LET Group Posts HK$99.5 Million Profit in First Half of 2025

Asia Let Group has reported a profit attributable to equity holders of HK$99.5 million for the first half of 2025. The result represents a strong turnaround compared with the same period last year when the company was facing a deeper loss.

Profit Warning Preceded Release

Earlier in the year, the company had issued a profit warning, estimating an unaudited loss of around HK$42.8 million for the six months ending 30 June 2025. This was already an improvement from the HK$75.3 million loss recorded in the first half of 2024. The final figures, however, surprised the market as the company shifted into profit.

Asia Let Group pointed to factors such as net exchange gains and improved financial variances that supported the recovery. While finance costs increased and the group did not benefit from the one-off joint venture reversal that lifted earnings in 2024, the positive financial movements were strong enough to outweigh these pressures.

What Drove the Recovery

The swing to profit was driven mainly by foreign exchange gains and better interest income. The absence of extraordinary reversals compared with last year made the result even more notable, showing that the group managed to stabilise earnings through operational and financial management rather than one-time events.

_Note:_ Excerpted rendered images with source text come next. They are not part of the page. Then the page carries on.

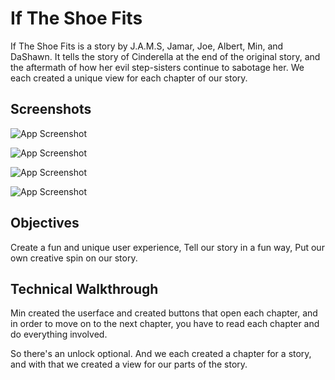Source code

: 
# If The Shoe Fits

If The Shoe Fits is a story by J.A.M.S, Jamar, Joe, Albert, Min, and DaShawn. It tells the story of Cinderella at the end of the original story, and the aftermath of how her evil step-sisters continue to sabotage her. We each created a unique view for each chapter of our story. 


## Screenshots

![App Screenshot](https://user-images.githubusercontent.com/146487657/285014127-c18ec7a1-e058-4ba0-9d7c-52f85644d979.png)

![App Screenshot](https://user-images.githubusercontent.com/146487657/285014140-fd405107-fb30-4729-8d55-2faca680428a.png)

![App Screenshot](https://user-images.githubusercontent.com/146487657/285014146-c5443229-473f-4dd6-8d89-c2c9191bf724.png)

![App Screenshot](https://user-images.githubusercontent.com/146487657/285014153-6763d026-b144-4f0b-927b-2ccc7f4f19a9.png,width="200")








## Objectives

Create a fun and unique user experience,
Tell our story in a fun way, 
Put our own creative spin on our story. 

## Technical Walkthrough

Min created the userface and created buttons that open each chapter, and in order to move on to the next chapter, you have to read each chapter and do everything involved. 

So there's an unlock optional. And we each created a chapter for a story, and with that we created a view for our parts of the story. 
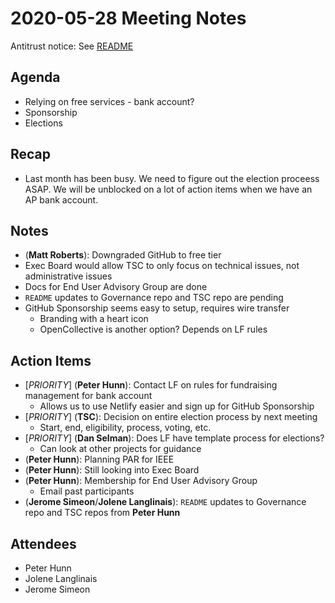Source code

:# 2020-05-28 Meeting Notes
Antitrust notice: See [README](https://github.com/accordproject/governance)

## Agenda
- Relying on free services - bank account?
- Sponsorship
- Elections

## Recap
- Last month has been busy. We need to figure out the election proceess ASAP. We will be unblocked on a lot of action items when we have an AP bank account.

## Notes
- (**Matt Roberts**): Downgraded GitHub to free tier
- Exec Board would allow TSC to only focus on technical issues, not administrative issues
- Docs for End User Advisory Group are done
- `README` updates to Governance repo and TSC repo are pending
- GitHub Sponsorship seems easy to setup, requires wire transfer
  - Branding with a heart icon
  - OpenCollective is another option? Depends on LF rules

## Action Items
- [_PRIORITY_] (**Peter Hunn**): Contact LF on rules for fundraising management for bank account
  - Allows us to use Netlify easier and sign up for GitHub Sponsorship
- [_PRIORITY_] (**TSC**): Decision on entire election process by next meeting
  - Start, end, eligibility, process, voting, etc.
- [_PRIORITY_] (**Dan Selman**): Does LF have template process for elections?
  - Can look at other projects for guidance
- (**Peter Hunn**): Planning PAR for IEEE
- (**Peter Hunn**): Still looking into Exec Board
- (**Peter Hunn**): Membership for End User Advisory Group
  - Email past participants
- (**Jerome Simeon**/**Jolene Langlinais**): `README` updates to Governance repo and TSC repos from **Peter Hunn**

## Attendees
- Peter Hunn
- Jolene Langlinais
- Jerome Simeon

The company had previously reported that a joint venture reversal had delivered a large gain in 2024, which was not repeated in 2025. Even without that contribution, Asia Let Group still managed to deliver close to HK$100 million in profit.

This performance demonstrates the group’s ability to adapt to market conditions while keeping costs under control. The result gives the company a stronger position heading into the second half of 2025 and suggests that management strategies are starting to pay off despite the competitive and often unpredictable nature of the Asian gaming and hospitality market.